__Goal of the exercise__. Please count the lines of the listing below in which "Kommissionen" occurs, and reply with the number only.

__Information__.

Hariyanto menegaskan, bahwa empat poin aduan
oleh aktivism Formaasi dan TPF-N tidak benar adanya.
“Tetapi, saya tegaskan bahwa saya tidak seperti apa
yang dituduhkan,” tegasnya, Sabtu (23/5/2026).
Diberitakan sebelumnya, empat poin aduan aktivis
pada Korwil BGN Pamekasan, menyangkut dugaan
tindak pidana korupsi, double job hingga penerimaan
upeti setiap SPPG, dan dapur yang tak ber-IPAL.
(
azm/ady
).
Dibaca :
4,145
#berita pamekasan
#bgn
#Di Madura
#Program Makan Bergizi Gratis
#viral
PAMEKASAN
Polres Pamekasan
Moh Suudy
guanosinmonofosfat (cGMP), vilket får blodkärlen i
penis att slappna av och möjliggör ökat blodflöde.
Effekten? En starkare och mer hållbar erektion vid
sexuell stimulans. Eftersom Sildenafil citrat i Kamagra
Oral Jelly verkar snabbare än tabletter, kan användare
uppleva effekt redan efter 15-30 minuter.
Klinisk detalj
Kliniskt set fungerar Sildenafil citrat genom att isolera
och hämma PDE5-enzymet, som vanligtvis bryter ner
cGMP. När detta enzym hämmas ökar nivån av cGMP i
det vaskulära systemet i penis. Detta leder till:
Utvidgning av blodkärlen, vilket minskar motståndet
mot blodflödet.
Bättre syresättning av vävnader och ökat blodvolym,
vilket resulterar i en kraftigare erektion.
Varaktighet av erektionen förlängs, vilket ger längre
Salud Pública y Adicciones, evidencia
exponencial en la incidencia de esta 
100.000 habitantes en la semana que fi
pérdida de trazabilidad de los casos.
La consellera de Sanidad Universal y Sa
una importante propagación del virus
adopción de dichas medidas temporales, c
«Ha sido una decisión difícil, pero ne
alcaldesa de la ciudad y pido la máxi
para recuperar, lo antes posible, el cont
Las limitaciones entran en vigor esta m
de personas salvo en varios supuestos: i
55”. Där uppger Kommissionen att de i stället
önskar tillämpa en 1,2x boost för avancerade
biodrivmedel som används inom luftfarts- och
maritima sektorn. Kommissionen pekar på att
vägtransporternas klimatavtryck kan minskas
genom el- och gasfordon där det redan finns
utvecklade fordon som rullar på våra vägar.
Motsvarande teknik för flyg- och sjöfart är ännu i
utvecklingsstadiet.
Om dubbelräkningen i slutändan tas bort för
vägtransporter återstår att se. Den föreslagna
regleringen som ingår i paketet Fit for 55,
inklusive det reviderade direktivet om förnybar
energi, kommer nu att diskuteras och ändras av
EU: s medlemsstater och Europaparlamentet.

__Answer below__. 2